Avec une telle variété de matériel à l'affiche, toute sélection de moments forts est encore plus subjective qu'à l'accoutumée dans une critique. Cela dit, j'ai été particulièrement séduit par les versions de Caroline O'Connor de « Broadway Baby » et « Time Heals Everything », qui ont vraiment développé le personnage autant que la ligne mélodique. Parmi les interprètes moins connus, Richard Fleeshman a fait un excellent travail avec « Buddy's Blues », une de ces chansons qui est difficile à réussir sans le contexte de la scène (de « Follies ») avec laquelle travailler, et Bradley Jaden a donné une lecture intrigante et originale de « Maria » de « West Side Story ». Anna O'Byrne et Jack North ont offert une version délicieuse de « Let's See What Happens » de l'obscur « Darling of the Day », et North a encore une fois conduit le chemin dans un parfait « Mettez vos habits du dimanche », qui a servi de finale à l'ensemble.

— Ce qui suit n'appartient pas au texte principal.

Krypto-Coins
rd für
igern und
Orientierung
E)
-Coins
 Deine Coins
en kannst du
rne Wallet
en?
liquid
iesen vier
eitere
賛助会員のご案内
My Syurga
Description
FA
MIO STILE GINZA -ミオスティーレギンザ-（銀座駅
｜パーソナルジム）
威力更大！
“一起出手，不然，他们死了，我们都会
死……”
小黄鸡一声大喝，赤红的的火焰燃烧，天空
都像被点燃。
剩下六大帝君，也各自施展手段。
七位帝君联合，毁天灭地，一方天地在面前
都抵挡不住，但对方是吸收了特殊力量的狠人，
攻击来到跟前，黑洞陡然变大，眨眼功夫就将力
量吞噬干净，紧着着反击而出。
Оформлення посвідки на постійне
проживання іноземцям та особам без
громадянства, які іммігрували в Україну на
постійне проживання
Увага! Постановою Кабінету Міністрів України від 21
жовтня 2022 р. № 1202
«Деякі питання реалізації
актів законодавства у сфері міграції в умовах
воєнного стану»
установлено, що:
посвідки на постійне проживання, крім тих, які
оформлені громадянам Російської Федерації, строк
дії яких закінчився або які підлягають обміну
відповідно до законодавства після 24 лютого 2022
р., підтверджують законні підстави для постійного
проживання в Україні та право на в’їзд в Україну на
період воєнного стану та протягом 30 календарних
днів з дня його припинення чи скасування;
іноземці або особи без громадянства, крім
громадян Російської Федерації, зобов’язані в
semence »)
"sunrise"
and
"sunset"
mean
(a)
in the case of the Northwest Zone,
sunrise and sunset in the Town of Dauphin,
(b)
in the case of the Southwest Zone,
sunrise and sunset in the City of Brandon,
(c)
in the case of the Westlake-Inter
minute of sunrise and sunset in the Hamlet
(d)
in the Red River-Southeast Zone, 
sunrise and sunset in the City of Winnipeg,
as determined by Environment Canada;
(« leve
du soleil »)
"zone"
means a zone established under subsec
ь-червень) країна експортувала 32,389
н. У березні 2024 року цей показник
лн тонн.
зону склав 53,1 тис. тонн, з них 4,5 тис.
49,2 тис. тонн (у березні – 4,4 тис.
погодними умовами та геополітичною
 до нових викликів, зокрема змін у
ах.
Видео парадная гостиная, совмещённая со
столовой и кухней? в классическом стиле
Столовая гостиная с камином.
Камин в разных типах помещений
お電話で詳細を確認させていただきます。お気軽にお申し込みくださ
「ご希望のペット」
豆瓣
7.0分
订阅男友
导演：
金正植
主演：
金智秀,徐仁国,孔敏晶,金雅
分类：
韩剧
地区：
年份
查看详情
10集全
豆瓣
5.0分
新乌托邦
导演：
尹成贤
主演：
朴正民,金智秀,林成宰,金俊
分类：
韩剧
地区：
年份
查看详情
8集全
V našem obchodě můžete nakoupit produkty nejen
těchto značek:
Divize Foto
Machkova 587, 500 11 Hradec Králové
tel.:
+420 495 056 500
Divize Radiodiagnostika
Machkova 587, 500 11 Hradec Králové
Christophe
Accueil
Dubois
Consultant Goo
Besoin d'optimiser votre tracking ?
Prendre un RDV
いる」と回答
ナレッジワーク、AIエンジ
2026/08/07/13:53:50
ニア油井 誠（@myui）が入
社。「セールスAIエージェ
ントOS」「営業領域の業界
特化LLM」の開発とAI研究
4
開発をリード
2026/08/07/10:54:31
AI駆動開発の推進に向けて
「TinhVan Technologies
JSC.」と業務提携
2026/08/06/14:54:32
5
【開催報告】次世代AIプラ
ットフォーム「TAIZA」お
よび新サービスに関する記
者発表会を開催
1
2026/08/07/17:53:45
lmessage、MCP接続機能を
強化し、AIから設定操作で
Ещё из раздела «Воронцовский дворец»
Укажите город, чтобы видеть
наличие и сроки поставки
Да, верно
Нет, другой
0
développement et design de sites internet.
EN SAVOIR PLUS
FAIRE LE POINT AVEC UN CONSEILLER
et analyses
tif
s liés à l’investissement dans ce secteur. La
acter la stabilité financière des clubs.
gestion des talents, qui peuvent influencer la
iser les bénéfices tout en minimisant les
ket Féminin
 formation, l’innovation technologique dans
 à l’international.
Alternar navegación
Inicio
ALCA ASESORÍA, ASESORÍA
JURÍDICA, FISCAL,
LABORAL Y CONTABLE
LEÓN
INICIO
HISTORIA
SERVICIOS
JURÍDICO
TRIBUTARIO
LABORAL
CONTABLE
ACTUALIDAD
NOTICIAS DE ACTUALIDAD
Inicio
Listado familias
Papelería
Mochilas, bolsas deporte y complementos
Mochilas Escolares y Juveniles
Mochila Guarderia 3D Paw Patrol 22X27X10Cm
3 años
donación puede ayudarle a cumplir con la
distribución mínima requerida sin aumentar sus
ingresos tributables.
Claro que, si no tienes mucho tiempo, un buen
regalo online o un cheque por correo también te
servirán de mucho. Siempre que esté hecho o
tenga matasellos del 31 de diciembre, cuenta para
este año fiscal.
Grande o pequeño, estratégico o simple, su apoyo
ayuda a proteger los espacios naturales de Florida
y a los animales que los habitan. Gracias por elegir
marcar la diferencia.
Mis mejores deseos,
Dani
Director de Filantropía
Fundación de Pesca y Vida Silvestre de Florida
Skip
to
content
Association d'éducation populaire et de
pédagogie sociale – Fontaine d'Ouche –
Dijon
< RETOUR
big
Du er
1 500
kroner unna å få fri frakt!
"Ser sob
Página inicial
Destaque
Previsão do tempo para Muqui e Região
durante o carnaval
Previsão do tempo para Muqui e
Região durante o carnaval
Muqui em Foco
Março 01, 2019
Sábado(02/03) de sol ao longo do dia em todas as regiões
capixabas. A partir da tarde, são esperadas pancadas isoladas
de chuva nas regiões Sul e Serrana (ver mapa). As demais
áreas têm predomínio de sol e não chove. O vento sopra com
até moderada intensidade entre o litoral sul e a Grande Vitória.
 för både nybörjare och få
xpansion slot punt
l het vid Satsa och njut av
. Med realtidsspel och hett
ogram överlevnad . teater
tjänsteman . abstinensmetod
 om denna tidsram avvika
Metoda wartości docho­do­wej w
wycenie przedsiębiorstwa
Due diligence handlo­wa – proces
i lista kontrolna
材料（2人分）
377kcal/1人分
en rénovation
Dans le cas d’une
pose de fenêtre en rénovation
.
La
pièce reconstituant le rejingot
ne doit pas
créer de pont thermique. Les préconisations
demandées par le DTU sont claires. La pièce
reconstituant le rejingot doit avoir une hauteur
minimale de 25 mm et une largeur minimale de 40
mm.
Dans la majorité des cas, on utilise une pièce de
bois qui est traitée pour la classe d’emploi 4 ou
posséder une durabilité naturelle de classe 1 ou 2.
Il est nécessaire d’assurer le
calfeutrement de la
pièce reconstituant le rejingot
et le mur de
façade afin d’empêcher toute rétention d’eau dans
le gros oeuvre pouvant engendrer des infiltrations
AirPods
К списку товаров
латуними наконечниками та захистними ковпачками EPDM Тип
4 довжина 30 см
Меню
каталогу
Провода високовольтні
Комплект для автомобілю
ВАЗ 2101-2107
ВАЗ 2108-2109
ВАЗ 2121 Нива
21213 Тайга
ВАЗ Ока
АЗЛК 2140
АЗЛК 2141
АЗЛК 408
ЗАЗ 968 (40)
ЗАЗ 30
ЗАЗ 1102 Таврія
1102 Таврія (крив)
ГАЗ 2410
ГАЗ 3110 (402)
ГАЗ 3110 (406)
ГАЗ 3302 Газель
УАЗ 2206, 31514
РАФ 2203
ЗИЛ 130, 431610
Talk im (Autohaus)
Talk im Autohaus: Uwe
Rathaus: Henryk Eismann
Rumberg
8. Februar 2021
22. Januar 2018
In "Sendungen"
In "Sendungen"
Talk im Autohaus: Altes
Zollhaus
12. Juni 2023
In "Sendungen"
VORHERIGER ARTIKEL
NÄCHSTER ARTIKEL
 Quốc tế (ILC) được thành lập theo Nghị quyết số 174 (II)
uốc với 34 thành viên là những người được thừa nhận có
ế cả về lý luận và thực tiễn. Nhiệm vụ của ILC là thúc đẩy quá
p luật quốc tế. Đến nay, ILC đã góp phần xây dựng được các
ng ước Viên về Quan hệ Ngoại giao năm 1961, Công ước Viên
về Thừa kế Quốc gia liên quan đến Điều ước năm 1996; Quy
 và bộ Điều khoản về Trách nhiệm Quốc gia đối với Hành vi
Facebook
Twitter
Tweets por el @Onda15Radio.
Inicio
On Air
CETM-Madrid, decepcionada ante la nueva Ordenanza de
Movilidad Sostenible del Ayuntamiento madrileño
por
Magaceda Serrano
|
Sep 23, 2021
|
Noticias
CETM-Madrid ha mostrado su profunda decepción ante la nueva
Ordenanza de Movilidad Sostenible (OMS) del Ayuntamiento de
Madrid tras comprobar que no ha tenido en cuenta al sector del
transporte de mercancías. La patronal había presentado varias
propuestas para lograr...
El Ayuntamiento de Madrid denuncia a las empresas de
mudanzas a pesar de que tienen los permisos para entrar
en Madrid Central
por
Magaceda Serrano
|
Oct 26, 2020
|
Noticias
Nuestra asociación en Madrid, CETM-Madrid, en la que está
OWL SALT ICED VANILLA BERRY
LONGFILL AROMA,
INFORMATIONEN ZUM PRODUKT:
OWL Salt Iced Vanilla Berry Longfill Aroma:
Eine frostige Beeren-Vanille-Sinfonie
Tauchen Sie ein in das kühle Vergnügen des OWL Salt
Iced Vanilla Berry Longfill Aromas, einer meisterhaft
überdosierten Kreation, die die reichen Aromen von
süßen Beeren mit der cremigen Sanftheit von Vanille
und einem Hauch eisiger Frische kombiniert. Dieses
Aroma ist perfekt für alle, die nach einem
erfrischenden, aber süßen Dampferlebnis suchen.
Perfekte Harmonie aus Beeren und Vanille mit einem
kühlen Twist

Peut-être que le cœur émotionnel du spectacle était à retrouver dans une séquence de numéros de personnages pour dames de premier plan, qui ont montré les trois compositeurs à leur ultime meilleur. J'ai déjà mentionné Caroline O'Connor, mais Caroline Sheen, Anne Reid, Laura Pitt-Pulford et Janie Dee ont toutes creusé profondément dans ces chansons, qui semblent capables d'une réinvention infinie dans les mains de différentes générations d'interprètes. Peut-être que c'est le meilleur marqueur de la qualité intemporelle de ces compositeurs, et le meilleur témoin de leur pertinence dramatique et de leur importance émotionnelle aujourd'hui.
Mais pour revenir un instant au thème de mes commentaires d'ouverture, malheur au chanteur qui ne prête pas attention au détail de l'orchestre ! Je ne veux pas en faire un gros sujet mais c'était une erreur pour Janie Dee, dans une interprétation autrement excellente de « The Ladies who Lunch », de s'écarter des paroles et de porter un second toast à Pinter plutôt qu'à Mahler, car il y a un sympathique gazouillement des bois de la citation de la “Quatrième Symphonie” de Mahler intégré avec soin dans la partition à cet endroit.
Ce fut une soirée délicieuse, débordante de talent en tous points, et constamment agréable. Il est bon de pouvoir prendre du recul parfois et réfléchir aux joies musicales détaillées de ces compositeurs absentes de l'appareil scénique. Cependant, même en tenant compte du manque de temps de répétition, il y avait des bouts en vrac et des aspects de production désordonnés qui auraient pu et dû être corrigés à temps. Certains chanteurs ont présenté leurs numéros, tandis que d'autres ne l'ont pas fait, et si nous ne pouvons pas toujours avoir un animateur avec les qualités que l'impeccable feu Ned Sherrin a montrées dans « Side by Side by Sondheim », c'était une soirée qui criait pour une telle figure pour présider et lier les événements. Le Palais et le Palladium sont de superbes vitrines pour des spectacles comme celui-ci, mais comme de grands navires, ils nécessitent une manipulation soigneuse et ne peuvent pas être pris pour acquis. L'éclairage, la chorégraphie, la continuité et la conception sonore avaient besoin de plus de travail dans ces environnements et espérons que la prochaine fois, ils l'auront. Si c'est le cas, alors il y aura certainement une autre étoile épinglée au grand mât par moi.